Gold Falls, Silver Tumbles on 'Long Squeeze' of Speculators in China
GOLD FELL and silver tumbled in heavy trading on Thursday, pulling the 'safe haven' metal down to a 1.1% loss for the week so far while its industrially-useful cousin sank 12.8% from last Friday's finish amid what Chinese media call "epic volatility".
Shanghai silver futures contracts had already lost more than 10% today, while the new platinum contracts on the Guangzhou Futures Exchange fell nearly 8% and Shanghai tin futures dropped over 7%.
New data from the China Gold Association today said that household gold demand in the world's No.1 gold consumer nation dropped to 950 tonnes across 2025, with jewellery purchases crashing 31.6% by weight but retail bar and coin sales jumping by 35.1%.
That put demand for those retail investment products at 1.4 times the demand for adornment items, extending a dramatic switch in Chinese households' gold buying which first became visible last spring.
Over the past decade, the total annual weight of end-user gold demand in China has remained relatively constant according to BullionVault analysis of the CGA's data since 2016. So too has the weight of gold trading volumes on China's official physical bullion market, the Shanghai Gold Exchange.
But derivatives trading on the Shanghai Futures Exchange, in contrast, has exploded over the past 3 years, with the notional weight of gold traded through SHFE futures contracts jumping by 229.1% between 2022 and 2025 on the CGA's data.
Away from Shanghai's official derivatives exchange on Thursday, the gold trading scandal in China's 'shadow market' today deepened further as China Business Network reported that a state-owned enterprise was in a joint-venture partnership with gold and derivatives provider JWR.
JWR's offices have been stormed this week by thousands of angry speculators demanding the return of what could be as much as $1.4 billion in lost money, scenes repeated at competitor platform Ydd007's offices.
"Originally a gold raw material trader in the Shuibei area" of major manufacturing hub Shenzhen, says STCN, "JWR purchased and recycled gold raw materials from upstream suppliers and supplied them to downstream small merchants.
"But in recent years, JWR's business gradually shifted to precious metals retail and opened up gold pre-price trading to retail investors, thereby expanding its risk exposure."
"Forward contracts have been common among companies in the Shuibei district," says CNA, "as wholesalers seek to lock in prices, manage volatility and secure supply.

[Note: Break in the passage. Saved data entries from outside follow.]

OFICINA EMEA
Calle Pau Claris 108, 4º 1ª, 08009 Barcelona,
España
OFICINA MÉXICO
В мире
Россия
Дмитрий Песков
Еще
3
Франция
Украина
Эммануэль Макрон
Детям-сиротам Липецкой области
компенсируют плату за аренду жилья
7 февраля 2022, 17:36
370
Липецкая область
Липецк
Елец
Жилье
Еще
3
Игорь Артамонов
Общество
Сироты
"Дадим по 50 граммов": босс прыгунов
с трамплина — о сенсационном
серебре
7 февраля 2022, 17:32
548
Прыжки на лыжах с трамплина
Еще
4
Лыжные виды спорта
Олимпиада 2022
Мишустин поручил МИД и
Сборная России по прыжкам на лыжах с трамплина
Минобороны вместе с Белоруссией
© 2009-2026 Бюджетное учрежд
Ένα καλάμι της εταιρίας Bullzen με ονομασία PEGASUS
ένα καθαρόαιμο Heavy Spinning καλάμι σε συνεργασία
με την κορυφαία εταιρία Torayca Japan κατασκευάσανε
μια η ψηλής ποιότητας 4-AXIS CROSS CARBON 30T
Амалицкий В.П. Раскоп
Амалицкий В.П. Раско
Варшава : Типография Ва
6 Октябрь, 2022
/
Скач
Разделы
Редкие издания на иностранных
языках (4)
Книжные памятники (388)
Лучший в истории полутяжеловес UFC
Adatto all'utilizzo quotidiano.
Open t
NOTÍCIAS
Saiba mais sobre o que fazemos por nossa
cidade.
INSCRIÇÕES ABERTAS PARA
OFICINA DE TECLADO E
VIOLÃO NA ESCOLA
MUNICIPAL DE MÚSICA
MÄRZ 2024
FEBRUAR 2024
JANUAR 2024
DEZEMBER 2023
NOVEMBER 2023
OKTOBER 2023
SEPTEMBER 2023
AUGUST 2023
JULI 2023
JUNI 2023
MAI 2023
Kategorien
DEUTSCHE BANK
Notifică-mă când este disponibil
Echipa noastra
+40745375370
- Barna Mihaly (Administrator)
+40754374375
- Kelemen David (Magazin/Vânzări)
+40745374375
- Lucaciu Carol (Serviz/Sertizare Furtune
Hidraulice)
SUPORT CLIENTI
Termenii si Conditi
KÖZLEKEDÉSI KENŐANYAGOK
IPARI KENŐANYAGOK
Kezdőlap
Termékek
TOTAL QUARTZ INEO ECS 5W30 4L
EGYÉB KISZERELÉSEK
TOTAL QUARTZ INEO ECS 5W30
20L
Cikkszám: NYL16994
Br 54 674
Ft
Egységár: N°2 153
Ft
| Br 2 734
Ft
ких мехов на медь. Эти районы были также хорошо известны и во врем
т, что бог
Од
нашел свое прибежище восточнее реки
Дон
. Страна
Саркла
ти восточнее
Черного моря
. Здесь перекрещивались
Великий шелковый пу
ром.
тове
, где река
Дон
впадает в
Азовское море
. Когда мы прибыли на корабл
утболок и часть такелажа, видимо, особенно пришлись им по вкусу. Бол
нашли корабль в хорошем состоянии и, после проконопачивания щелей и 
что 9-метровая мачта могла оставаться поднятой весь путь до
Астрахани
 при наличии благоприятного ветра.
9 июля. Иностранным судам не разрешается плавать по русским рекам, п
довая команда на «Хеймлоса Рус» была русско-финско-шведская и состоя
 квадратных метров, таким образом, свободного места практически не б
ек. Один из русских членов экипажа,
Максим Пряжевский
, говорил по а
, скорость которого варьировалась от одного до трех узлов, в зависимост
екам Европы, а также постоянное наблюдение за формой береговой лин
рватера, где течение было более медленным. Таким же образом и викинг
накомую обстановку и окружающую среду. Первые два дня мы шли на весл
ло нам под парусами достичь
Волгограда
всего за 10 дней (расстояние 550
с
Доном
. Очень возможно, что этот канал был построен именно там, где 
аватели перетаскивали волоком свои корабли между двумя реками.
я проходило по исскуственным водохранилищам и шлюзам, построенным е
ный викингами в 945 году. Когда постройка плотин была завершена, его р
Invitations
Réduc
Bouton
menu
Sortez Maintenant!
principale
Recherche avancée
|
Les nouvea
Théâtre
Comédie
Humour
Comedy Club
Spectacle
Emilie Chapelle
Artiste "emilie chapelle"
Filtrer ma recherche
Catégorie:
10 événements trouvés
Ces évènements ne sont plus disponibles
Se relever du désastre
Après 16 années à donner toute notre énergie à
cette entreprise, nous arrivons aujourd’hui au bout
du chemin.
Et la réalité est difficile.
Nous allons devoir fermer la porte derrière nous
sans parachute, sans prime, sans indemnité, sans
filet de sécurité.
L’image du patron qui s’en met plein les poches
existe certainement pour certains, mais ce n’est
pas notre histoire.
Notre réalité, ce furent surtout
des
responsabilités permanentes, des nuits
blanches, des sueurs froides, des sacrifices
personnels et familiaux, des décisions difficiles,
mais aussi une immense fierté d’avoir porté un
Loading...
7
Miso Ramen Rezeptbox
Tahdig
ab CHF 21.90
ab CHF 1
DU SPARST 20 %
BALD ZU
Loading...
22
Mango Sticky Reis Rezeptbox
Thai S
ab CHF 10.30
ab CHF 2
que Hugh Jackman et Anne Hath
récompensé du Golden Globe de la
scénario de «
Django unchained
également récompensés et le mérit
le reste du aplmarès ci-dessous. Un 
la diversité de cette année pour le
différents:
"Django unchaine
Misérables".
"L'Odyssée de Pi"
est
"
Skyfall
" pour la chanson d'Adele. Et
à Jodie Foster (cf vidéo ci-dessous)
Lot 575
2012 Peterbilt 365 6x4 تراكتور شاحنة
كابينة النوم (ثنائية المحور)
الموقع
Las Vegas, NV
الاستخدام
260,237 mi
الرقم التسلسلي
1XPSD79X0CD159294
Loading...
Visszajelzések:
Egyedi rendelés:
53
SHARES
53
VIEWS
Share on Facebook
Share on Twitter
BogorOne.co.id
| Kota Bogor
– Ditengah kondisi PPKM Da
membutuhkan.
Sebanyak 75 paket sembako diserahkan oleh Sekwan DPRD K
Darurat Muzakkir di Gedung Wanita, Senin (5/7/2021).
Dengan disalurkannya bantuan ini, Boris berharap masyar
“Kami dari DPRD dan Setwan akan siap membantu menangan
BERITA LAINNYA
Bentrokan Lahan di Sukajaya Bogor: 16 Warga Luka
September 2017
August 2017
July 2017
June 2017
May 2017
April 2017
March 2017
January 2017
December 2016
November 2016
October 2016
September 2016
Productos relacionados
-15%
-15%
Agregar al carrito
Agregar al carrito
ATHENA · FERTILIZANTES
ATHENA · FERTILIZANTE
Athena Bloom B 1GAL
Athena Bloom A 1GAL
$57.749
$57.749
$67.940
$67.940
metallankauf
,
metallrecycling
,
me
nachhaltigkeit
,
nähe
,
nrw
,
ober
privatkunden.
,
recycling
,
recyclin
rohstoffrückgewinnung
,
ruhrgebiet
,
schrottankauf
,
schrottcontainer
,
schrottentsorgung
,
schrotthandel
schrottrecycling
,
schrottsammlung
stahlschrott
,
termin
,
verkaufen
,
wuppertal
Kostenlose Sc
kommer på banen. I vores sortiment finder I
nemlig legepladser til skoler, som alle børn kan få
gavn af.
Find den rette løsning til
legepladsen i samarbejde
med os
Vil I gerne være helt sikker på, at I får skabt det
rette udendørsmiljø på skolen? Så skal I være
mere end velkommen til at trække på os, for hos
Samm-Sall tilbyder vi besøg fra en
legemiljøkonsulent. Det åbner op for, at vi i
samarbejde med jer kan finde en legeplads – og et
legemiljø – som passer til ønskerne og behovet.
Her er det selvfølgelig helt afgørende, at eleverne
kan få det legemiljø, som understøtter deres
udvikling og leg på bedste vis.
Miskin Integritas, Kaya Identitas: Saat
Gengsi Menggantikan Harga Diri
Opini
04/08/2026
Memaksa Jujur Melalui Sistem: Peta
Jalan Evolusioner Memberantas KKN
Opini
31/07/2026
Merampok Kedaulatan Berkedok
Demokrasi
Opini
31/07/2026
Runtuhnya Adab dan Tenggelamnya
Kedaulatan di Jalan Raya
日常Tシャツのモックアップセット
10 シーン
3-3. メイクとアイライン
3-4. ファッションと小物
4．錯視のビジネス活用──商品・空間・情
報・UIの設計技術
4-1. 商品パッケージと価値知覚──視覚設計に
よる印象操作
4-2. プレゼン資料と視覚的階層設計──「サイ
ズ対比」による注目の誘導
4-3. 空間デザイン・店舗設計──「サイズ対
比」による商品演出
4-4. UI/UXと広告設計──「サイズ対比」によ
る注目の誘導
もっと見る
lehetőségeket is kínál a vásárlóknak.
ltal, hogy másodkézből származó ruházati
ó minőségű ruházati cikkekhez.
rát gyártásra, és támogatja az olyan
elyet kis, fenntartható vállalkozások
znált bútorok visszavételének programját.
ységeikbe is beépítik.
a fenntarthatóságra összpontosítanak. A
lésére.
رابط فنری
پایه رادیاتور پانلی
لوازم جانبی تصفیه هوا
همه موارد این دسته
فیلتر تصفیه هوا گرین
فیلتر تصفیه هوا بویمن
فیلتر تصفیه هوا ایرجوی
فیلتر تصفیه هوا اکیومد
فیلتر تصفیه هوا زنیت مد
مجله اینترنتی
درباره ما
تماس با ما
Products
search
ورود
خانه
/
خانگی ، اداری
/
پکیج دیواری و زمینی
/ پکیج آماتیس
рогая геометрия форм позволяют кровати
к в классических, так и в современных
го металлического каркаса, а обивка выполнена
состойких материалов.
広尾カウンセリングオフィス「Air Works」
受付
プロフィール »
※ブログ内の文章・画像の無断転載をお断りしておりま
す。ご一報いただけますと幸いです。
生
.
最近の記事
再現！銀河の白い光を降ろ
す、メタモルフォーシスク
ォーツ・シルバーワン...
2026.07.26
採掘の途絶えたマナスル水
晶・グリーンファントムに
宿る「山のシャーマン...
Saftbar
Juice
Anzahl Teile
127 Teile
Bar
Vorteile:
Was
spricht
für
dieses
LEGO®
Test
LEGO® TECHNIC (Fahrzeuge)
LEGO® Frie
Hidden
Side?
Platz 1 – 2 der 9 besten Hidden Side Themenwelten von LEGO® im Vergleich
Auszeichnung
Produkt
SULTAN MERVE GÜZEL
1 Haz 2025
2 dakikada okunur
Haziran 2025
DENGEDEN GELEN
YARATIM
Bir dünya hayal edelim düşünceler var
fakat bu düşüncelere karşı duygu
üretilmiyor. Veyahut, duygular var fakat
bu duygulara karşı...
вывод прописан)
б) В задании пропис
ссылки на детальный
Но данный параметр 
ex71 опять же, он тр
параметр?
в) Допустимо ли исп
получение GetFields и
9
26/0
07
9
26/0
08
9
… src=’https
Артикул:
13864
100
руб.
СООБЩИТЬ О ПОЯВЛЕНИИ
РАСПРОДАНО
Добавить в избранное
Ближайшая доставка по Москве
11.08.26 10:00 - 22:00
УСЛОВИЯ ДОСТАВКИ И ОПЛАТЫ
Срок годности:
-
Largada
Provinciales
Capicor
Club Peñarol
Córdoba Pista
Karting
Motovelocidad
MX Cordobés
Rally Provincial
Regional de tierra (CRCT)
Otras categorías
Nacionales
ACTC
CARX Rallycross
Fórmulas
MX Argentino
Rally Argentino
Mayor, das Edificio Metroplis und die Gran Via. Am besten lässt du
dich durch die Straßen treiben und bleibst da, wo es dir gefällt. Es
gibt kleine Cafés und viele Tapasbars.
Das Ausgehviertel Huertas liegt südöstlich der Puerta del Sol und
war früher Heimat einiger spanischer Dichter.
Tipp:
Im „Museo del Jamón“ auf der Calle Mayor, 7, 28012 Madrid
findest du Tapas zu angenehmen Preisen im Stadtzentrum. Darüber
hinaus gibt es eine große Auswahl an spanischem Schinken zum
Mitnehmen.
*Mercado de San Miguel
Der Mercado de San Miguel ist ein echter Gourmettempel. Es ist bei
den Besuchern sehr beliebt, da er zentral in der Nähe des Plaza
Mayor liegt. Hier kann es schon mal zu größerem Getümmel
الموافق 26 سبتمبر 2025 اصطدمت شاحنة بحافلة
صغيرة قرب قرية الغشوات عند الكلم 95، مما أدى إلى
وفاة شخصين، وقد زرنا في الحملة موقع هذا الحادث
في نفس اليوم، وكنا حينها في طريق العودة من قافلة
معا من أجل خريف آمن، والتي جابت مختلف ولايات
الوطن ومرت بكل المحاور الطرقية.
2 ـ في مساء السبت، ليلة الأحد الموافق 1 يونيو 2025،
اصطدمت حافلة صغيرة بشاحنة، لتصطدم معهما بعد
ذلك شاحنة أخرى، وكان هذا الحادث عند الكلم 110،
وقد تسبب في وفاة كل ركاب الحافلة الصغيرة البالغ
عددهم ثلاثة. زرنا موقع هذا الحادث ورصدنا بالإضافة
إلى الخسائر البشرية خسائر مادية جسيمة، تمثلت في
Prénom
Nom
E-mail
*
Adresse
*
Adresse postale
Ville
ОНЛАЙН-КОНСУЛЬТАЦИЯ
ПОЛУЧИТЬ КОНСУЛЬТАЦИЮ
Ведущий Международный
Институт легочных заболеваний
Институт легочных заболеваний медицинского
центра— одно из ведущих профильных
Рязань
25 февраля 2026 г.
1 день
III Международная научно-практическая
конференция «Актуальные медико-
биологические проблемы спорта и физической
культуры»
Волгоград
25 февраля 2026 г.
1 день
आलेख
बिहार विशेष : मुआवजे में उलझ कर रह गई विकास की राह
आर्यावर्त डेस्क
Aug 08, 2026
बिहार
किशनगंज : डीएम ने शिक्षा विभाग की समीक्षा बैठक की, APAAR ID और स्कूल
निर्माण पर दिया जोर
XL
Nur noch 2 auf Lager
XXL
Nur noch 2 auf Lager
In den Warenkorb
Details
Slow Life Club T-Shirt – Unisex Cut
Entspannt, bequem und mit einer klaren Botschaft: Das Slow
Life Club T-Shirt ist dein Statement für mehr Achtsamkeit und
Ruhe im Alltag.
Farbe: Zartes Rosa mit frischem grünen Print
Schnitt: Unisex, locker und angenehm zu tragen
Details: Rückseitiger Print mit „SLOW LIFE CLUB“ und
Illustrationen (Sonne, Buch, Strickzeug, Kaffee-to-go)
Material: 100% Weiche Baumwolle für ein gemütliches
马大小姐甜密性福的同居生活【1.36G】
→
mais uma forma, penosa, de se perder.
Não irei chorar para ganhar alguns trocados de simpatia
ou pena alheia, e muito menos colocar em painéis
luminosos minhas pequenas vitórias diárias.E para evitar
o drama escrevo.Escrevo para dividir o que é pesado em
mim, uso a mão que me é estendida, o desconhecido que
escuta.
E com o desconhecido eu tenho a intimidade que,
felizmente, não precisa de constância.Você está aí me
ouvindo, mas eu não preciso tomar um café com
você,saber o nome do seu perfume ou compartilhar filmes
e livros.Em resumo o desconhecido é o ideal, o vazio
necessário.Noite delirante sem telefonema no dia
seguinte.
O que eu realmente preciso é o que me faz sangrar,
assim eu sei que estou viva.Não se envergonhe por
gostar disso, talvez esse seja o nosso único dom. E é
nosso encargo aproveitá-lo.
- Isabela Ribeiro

"But with gold and silver prices shooting through the roof over the past year, such arrangements have increasingly been extended to retail investors allowing short-term transactions that function much like futures with extremely low entry thresholds and no regulatory oversight."
Beijing's communist government has repeatedly attempted to clamp down on unauthorized precious metals speculation in recent years.
"Today's round of declines in silver prices," says Xia Yingying, head of precious metals and new energy research at Nanhua Futures, "was accompanied by a rebound in the US Dollar, a simultaneous weakening of Bitcoin and US stocks, coupled with the fourth consecutive limit-down of the Guotou Silver LOF Fund."
China's only pure-play silver tracking ETF today fell 'limit down' once more, losing 10% on the Shanghai stock market and locking shareholders out of selling or buying at a reference price now more than 1/3rd below last Thursday's record peak.
"In this highly volatile environment," says Xia, "that 'long squeeze' further exacerbated the decline in silver prices."
China's stock market also fell again on Thursday, dropping 2.5% from this time last month as Western equities fell for the 3rd session running on the MSCI World Index.
Gold in London bounced $50 per ounce off $4800, while London silver prices sank within 60 cents of Monday's 4-week lows beneath $72, down almost $50 per ounce from the record high set only last Thursday.
Leading up to last Thursday's record high $5600 gold price peak and crash on Friday, the final week of January 2026 saw Asian gold ETF holdings led by China swell by 39 tonnes, according to data compiled and published by the mining industry's World Gold Council.
That was almost 3 times the inflows to North American gold ETFs and greater than all but the strongest 4 of the past year's total global weekly inflows.
As a proportion of total global gold-backed ETFs, Asian-listed funds have now jumped from 6.8% to 12.0% over the 12 months.
Last week's China-led growth contrasted with net liquidation of more than 5 tonnes in European-listed ETF products.